2.  A person may not use deadly physical force upon another person under circumstances specified in subdivision one unless:

(a) The actor reasonably believes that such other person is using or about to use deadly  physical  force.  Even in such case, however, the actor may not use deadly physical force if he or she knows  that with complete personal safety, to oneself and others he or she may avoid the necessity of so doing by retreating; except that the actor is  under  no duty to retreat if he or she is:

    (i) in his or her dwelling and not the initial aggressor; or

    (ii)  a police officer or peace officer or a person assisting a police officer or a peace officer at the latter’s direction, acting pursuant to section 35.30 [pertaining to law enforcement]; or

    (b) He or she reasonably believes that such other person is committing or attempting to commit a kidnapping, forcible rape,  forcible  criminal sexual act or robbery; or

    (c) He or she reasonably believes that such other person is committing or  attempting to commit a burglary, and the circumstances are such that the use of deadly physical force is authorized by subdivision  three  of section 35.20 [relating to burglary].

First, notice that the New York State law imposes a duty to retreat on a person only when “he or she knows that with complete personal safety . . . he or she may avoid the necessity” of using deadly force by retreating.  If a person is not sure whether safe escape is possible there is no duty to retreat.  This is not a high standard; it is not the assault on personal safety that the NRA makes it out to be.

Second, notice that the New York State law establishes very clear exceptions to the right to use force in self-defense.  In New York, a person cannot use force in self-defense if that person provoked the attack or was the initial aggressor.  New York’s law includes these exceptions in the general self-defense provision; not just in the special “duty to retreat” provision.  In other words, it’s not just that a person can’t kill his attacker if the person provoked the attack; the person cannot lawfully use any force at all if the person provoked the attack.  A person who provokes the first punch and responds in kind is guilty in New York of assault.  A person who provokes a deadly attack and responds in kind is guilty in New York of homicide.

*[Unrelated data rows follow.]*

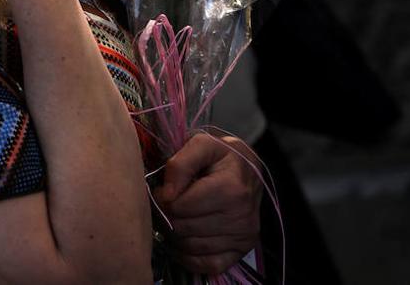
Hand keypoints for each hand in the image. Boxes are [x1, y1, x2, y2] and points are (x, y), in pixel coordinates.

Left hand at [153, 133, 262, 275]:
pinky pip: (208, 265)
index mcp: (231, 188)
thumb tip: (167, 194)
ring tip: (172, 218)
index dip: (162, 199)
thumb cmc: (220, 155)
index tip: (161, 190)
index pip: (180, 206)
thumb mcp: (201, 144)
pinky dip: (188, 257)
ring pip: (191, 247)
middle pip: (183, 228)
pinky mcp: (242, 250)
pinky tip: (181, 241)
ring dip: (174, 236)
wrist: (248, 169)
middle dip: (166, 217)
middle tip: (164, 206)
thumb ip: (180, 163)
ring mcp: (243, 235)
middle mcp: (241, 215)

The Florida statutes have no such provision.  In other words, looking at the statutes alone, I find nothing that prohibited Zimmerman from chasing Martin down, confronting him, and even provoking Martin into using or threatening force against Martin, then shooting and killing him in self-defense as defined by and permitted by the statute quoted above.

One of the sponsors of Florida’s “stand your ground” law, State Representative Dennis Baxley, is feeling understandably sheepish just about now.  He has been all over the airwaves and print media of late, claiming that “his” bill doesn’t protect George Zimmerman.  “His” bill allows a person to “meet force with force,” not to hunt down and kill.  Others disagree.  The Orlando Sentinel quotes Arthur C. Hayhoe, director of the Florida Coalition to Stop Gun Violence, as saying that, under the “stand your ground” law, “Almost every case between two individuals where one was armed and the other was not is dismissed.”

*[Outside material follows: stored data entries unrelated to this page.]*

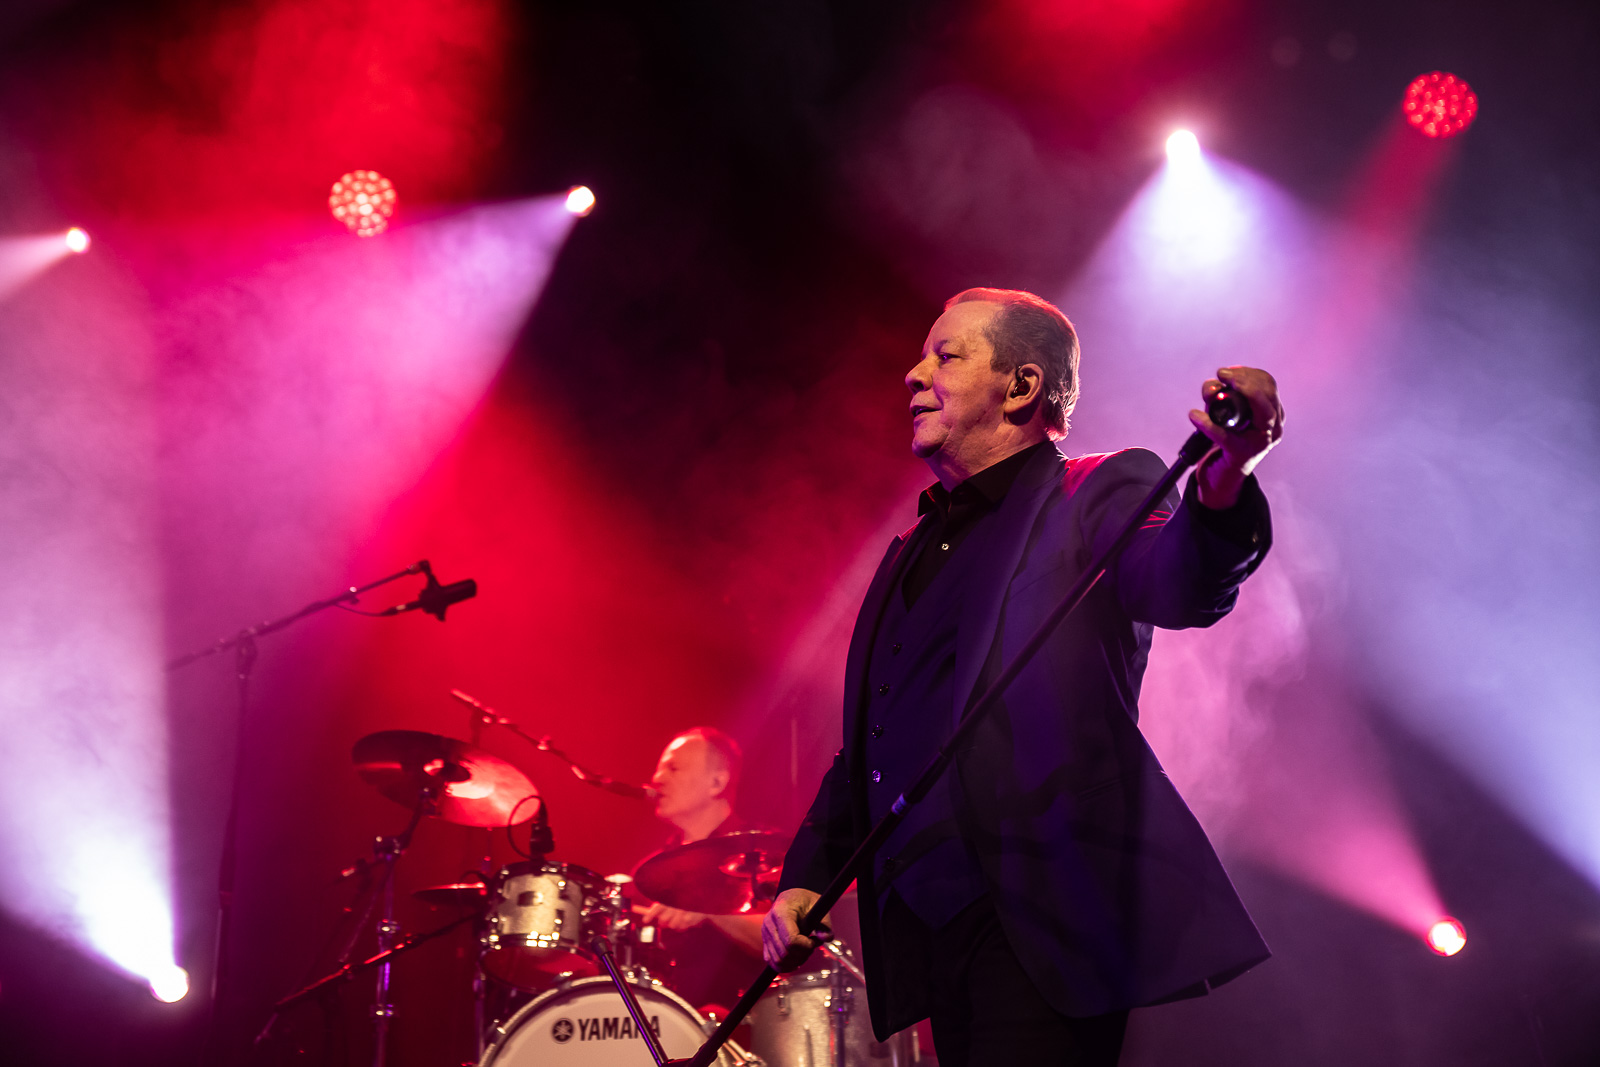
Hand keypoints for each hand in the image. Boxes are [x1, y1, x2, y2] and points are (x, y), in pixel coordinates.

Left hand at [641, 902, 707, 930]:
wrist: (708, 901)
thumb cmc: (688, 901)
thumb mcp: (675, 902)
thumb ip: (662, 908)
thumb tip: (648, 916)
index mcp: (672, 899)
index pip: (658, 908)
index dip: (650, 914)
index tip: (644, 921)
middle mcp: (676, 905)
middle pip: (663, 920)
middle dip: (664, 922)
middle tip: (666, 921)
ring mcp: (683, 912)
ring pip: (672, 926)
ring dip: (676, 924)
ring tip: (681, 918)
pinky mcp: (690, 918)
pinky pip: (682, 927)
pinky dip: (684, 925)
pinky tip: (689, 920)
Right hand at [761, 888, 821, 971]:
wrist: (793, 895)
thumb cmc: (806, 900)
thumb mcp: (818, 907)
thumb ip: (824, 924)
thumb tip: (826, 938)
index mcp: (781, 912)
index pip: (791, 940)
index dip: (806, 946)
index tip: (815, 940)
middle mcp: (769, 923)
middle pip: (784, 953)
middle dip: (802, 955)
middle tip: (812, 946)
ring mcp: (765, 933)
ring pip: (777, 960)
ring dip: (794, 961)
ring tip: (804, 951)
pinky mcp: (765, 941)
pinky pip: (771, 961)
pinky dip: (784, 965)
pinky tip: (796, 960)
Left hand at [1188, 366, 1283, 508]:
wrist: (1222, 475)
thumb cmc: (1225, 440)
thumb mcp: (1225, 414)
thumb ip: (1222, 397)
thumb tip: (1213, 385)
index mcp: (1273, 415)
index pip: (1269, 385)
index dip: (1248, 373)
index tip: (1228, 371)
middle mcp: (1273, 428)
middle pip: (1266, 394)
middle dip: (1242, 380)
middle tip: (1221, 375)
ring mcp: (1259, 442)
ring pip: (1257, 410)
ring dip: (1231, 396)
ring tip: (1209, 393)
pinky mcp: (1240, 454)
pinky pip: (1224, 435)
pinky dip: (1207, 424)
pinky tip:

In 2010, a study of the Florida law by the Sentinel found that the number of homicides that had been excused as “justifiable” had tripled after the new law went into effect.

Trayvon Martin was a 17-year old boy, watching the NBA all-star game with his dad.  At half-time, he went out to buy some Skittles, and he never came back.  Trayvon Martin is dead because we place more importance on the right to own, carry and use guns than we place on the lives that the exercise of those rights ends.  Trayvon Martin is dead because we place a higher value a man’s prideful need to stand his ground than we place on life itself.

“Stand your ground” laws cost lives.  Our pride and our manhood should not be so fragile that we insist on engaging in deadly violence when we know we could retreat from it in complete safety.